= GIVEN EXERCISE =
Carry the passage below about the FPGA sleep controller onward, starting right after its last sentence.

= PASSAGE =
%%
Fig. 2.1 shows the overall architecture of the existing FPGA which has a mesh-connected cellular array based on a bit-serial architecture. Each logic block (LB) has its sleep controller which controls the sleep transistor of the LUT.

Fig. 2.1: Overall architecture of the proposed FPGA

The existing architecture requires four inputs, namely, two for a data, one for acknowledge (ACK), and one for wake-up. The wake-up signal is used to wake up the next LB in advance. Since the next LB has already been woken up before the data arrives, there is no penalty of the wake-

up time. Whether the LUT is used or not can be easily detected in an asynchronous architecture.

Fig. 2.2 demonstrates the principle of the activity detection using the asynchronous architecture. Each LB is assumed to operate a one-input and one-output function. As the initial state (t0), the phases of input and the output data of the LB are phase 0. If the new data arrives at the LB (t1), the phase of the input data changes from 0 to 1 and then the operation initiates.

Fig. 2.2: Activity detection using the asynchronous architecture

When the operation is complete (t2), the phase of the output data changes from 0 to 1 as the same of the phase of the input data. Again, if the new data arrives at the LB (t3), the phase of the input data changes from 1 to 0 and then the operation initiates. When the operation is complete (t4), the phase of the output data changes again from 1 to 0 as the same of the phase of the input data. It is observed that when a new input data arrives at the LB, the phase of the input data is different from that of the output data. When the operation is complete, the phase of the input data is the same as that of the output data. Based on this operation, the activity of the LB can be detected just by comparing the phases of the input data and the output data. The activity information can be exploited to power OFF unused LBs and to wake them up. Therefore, the proposed sleep controller just extracts and compares the phases of input and output data. As a result, the area and power overheads of the proposed sleep controller are much smaller than that in synchronous architecture.
%%
= LISTED ENTRIES =
%%
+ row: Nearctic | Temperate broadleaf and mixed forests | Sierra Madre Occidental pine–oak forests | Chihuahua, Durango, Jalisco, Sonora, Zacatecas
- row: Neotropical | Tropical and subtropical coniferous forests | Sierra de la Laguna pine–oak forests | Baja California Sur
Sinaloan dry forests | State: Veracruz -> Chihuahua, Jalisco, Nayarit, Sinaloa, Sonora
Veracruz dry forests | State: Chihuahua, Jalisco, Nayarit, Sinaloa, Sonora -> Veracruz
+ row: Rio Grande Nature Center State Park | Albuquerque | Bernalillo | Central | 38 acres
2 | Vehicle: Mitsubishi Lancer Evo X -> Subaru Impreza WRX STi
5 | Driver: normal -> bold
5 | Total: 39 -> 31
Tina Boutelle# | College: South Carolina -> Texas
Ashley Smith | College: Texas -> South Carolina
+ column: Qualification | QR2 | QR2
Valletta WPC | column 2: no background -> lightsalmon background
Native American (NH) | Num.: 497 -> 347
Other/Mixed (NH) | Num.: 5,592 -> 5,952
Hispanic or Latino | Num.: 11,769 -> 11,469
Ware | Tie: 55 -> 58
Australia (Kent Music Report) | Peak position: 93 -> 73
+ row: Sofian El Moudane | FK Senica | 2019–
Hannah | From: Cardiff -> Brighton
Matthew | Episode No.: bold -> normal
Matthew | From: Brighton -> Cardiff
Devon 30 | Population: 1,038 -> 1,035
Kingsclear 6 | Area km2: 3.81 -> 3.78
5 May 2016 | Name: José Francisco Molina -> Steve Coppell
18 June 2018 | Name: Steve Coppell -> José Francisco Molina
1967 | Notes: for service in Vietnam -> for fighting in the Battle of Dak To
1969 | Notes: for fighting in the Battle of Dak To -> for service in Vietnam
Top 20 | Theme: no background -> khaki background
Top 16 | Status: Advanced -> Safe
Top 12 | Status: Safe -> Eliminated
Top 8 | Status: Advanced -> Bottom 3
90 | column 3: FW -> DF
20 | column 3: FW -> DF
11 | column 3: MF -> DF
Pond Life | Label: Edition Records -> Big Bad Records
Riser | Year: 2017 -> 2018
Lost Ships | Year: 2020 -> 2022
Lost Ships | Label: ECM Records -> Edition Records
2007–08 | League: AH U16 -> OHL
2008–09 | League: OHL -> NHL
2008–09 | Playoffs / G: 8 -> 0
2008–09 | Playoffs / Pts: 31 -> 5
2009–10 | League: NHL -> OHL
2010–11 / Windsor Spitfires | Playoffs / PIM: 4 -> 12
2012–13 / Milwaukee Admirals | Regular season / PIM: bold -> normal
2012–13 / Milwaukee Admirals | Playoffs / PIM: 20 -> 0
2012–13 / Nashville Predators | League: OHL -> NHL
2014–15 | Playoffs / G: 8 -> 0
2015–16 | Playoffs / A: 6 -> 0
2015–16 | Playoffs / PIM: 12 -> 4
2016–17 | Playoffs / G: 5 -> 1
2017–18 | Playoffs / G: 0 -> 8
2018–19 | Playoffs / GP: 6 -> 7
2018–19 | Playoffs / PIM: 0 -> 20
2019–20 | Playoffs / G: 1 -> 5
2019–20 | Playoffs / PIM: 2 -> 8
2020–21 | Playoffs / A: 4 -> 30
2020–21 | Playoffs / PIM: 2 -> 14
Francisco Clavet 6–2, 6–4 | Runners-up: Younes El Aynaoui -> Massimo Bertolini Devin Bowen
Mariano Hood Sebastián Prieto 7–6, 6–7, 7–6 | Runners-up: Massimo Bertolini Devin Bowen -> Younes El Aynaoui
%%
= SOLVED PROBLEM =
Fig. 2.3 shows the simple implementation of the autonomous fine-grain power gating. In this scheme, the sleep controller consists of XOR gate and a comparator. The XOR gate is used to extract the phases of the input and the output data. Then the comparator compares

whether the phases of the input and output are the same or not. The phases of the input and the output are different when LB is busy. Then the output of the comparator is 1. If it is idle, the phases of the input and the output are the same. Then the output of the comparator is 0. The output of the comparator is directly used as the control signal of the sleep transistor. In this method, the LB has two states: sleep and active. If the new input data arrives at the LB, the LB turns to the active state, and the sleep transistor turns ON to execute the operation. If the operation is complete, the LB turns to the sleep state, and the sleep transistor turns OFF to reduce the leakage current.

Fig. 2.3: Simple control strategy of autonomous power gating

At first, the wake-up time affects the delay time since the sleep transistor of the LB turns ON after the input data arrives. Then secondly the switching power may become larger than the saved power. This is due to the sleep transistor turns ON and OFF frequently when the input data comes frequently. To solve this problem, an efficient control strategy of the autonomous fine-grain power gating has been proposed.

III.IMPLEMENTED ARCHITECTURE

  1. Fundamental Principle of Autonomous Fine-Grain Power Gating

    As shown in Fig. 3.1, the standby state is used to wake up the LB before the data arrives and power OFF the LB only when the data does not come for quite a while. The use of the standby state in between Sleep and active states has two major advantages. First, the wake-up time can be avoided since the LB has already been woken up when the data arrivals. Second, the dynamic power can be reduced since the number of the unnecessary switching of the sleep transistor is reduced.

    Fig. 3.2 shows an illustration of the proposed power gating method using two LBs: LB1 and LB2 where LB1 is the previous LB of LB2. As shown in Fig. 3.2 (a), LB1 and LB2 are in the standby and sleep state as the

    initial state respectively. To avoid the wastage of the wake-up time, LB1 is in either the standby state or the active state. As shown in Fig. 3.2 (b), when the new data arrives at the previous LB (LB1), a wake-up signal from LB1 is sent to LB2 to wake it up. Then, LB2 turns in to the standby state. As shown in Fig.3.2 (c), when the data arrives at LB2, LB2 turns in to the active state. In this state, the operation is executed immediately since the sleep transistor is woken up in the standby state. As shown in Fig. 3.2 (d), LB2 turns to the standby state because the operation of LB2 is complete. As shown in Fig. 3.2 (e), if no data arrives at LB2 during the threshold time, LB2 identifies that the data does not arrive for quite a while. Then, LB2 turns in to the sleep state and is powered OFF. The threshold time is determined such that the LB is not powered OFF in a busy condition where data arrives frequently.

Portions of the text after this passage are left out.